* _About this exercise_:
Lay out the stretch of entries from the line containing "bih Dekat dengan Masyarakat" through the line containing "K Berbasis Industri" as a Markdown table with the columns Row and Text, numbering each row and omitting blank lines.

* _Stored data_:
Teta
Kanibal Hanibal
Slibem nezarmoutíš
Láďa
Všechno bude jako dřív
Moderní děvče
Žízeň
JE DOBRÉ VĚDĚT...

---

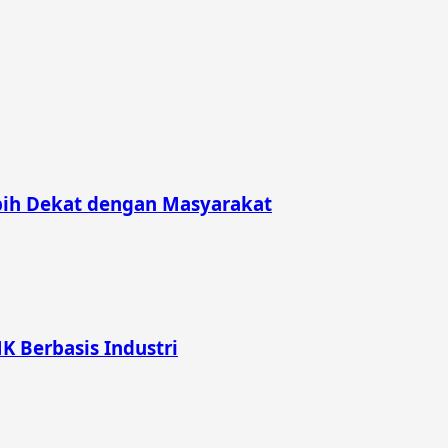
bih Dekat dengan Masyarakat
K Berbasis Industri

* _Solution_:
| Row | Text |
|---|---|
| 1 | bih Dekat dengan Masyarakat |
| 2 | K Berbasis Industri |